» **PAGE TEXT**:

■ ■ ■ ■ ■

It’s OpenStack Summit time again for my team at Dell and there’s deployment in the air. It’s been an amazing journey from the first Austin summit to Folsom today. Since those first heady days, the party has gotten a lot more crowded, founding members have faded away, recruiters became enriched as employees changed email TLDs and buckets of code was delivered.

Throughout, Dell has stayed the course: our focus from day-one has been ensuring OpenStack can be deployed into production in a way that was true to the OpenStack mission of community collaboration and Apache-2-licensed open source.

We’ve delivered on the making OpenStack deployable vision by collaborating broadly on the OpenStack components of the open source Crowbar project. I believe that our vision for sustainable open operations based on DevOps principles is the most complete strategy for production cloud deployments.

We are at the Folsom Summit in force and we’re looking forward to discussions with the OpenStack community. Here are some of the ways to engage with us:

  • Demos
    • During the summit (M-W), we’ll have our Crowbar OpenStack Essex deployments running. We kicked off Essex development with a world-wide event in early March and we want more people to come and join in.

■ ■ ■ ■ ■

» **INFORMATION PROVIDED**:

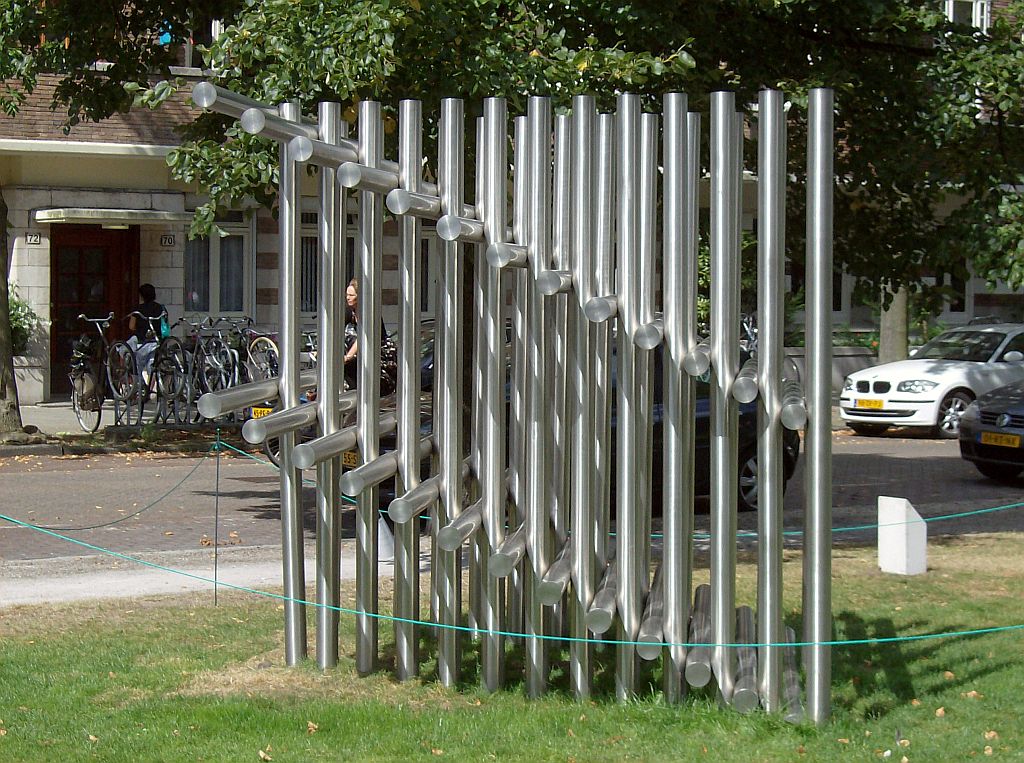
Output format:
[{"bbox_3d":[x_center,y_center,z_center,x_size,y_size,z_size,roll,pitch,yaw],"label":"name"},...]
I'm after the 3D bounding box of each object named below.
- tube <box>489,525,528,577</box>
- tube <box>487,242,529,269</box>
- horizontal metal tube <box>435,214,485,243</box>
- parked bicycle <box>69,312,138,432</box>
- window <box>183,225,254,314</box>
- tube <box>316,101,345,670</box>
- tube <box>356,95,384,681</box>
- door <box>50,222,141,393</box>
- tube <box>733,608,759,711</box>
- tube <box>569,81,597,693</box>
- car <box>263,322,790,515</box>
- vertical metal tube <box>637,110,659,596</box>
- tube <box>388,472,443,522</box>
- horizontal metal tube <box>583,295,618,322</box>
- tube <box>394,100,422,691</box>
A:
[{"bbox_3d":[0.074,0.675,11.312,0.100,0.100,2.500,0,3,5],"label":"tube"},{"bbox_3d":[0.090,-0.640,12.896,0.114,0.114,2.915,1,3,6],"label":"tube"},{"bbox_3d":[-0.144,-0.692,11.652,0.102,0.102,2.550,1,3,5],"label":"horizontal metal tube"},{"bbox_3d":[-4.954,-0.129,30.447,0.560,1.150,1.780,1,16,13],"label":"parked bicycle"},{"bbox_3d":[-4.095,-1.535,35.000,1.100,1.270,0.120,-1,3,-36],"label":"window"},{"bbox_3d":[-0.846,0.023,11.696,0.102,2.665,0.102,1,3,5],"label":"tube"},{"bbox_3d":[-0.631,0.038,11.040,0.102,2.530,0.102,0,2,5],"label":"tube"},{"bbox_3d":[-5.777,-0.988,34.630,1.296,2.413,0.120,-1,3,-32],"label":"door"},{"bbox_3d":[1.077,1.264,11.591,0.102,0.102,2.550,1,3,5],"label":"tube"},{"bbox_3d":[0.298,0.073,10.520,0.102,2.530,0.102,0,2,5],"label":"tube"},{"bbox_3d":[0.413,0.335,21.171,4.200,1.460,1.730,-1,3,-36],"label":"car"},{"bbox_3d":[0.657,0.001,12.166,0.102,2.615,0.102,1,3,5],"label":"vertical metal tube"},{"bbox_3d":[-0.330,0.457,11.338,0.100,0.100,2.500,0,3,5],"label":"tube"},{"bbox_3d":[0.465,-0.349,11.343,0.102,0.102,2.500,0,3,5],"label":"horizontal metal tube"},{"bbox_3d":[-0.472,0.041,11.449,0.102,2.664,0.102,1,3,5],"label":"tube"}]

■ ■ ■ ■ ■

» **EXERCISE SET**:
(1) In the OpenStack Summit post, which open source project has Dell collaborated on to make OpenStack deployable?
(2) Carry on writing the OpenStack Summit post from the point where it stops.

» **RESULTS**:
(1) The Crowbar project.

(2)
    • During the conference (W-F), we’ll be showing off application deployments using enStratus and Chef against our field proven Diablo release.
  • Speakers
    • Thursday 1:00pm, OpenStack Gains Momentum: Customers are Speaking Up by Kamesh Pemmaraju (Dell)
    • Friday 9:50am, Deploy Apps on OpenStack using Dashboard, Chef and enStratus by Rob Hirschfeld (Dell), Matt Ray (Opscode) and Keith Hudgins (enStratus).
    • Friday 11:30am, Expanding the Community Panel
      including Joseph George (Dell)
    • This fun round trip road trip from Rackspace & Dell HQs in Austin to the summit and home again promises to be an odyssey of inclusion. Dell OpenStack/Crowbar engineer Andi Abes (@a_abes). Follow @RoadstackRV to follow along as they return home and share their thoughts about the summit!
  • Parties
    • Monday 6pm Mirantis Welcome Party, co-sponsored with Dell, at Sens Restaurant (RSVP)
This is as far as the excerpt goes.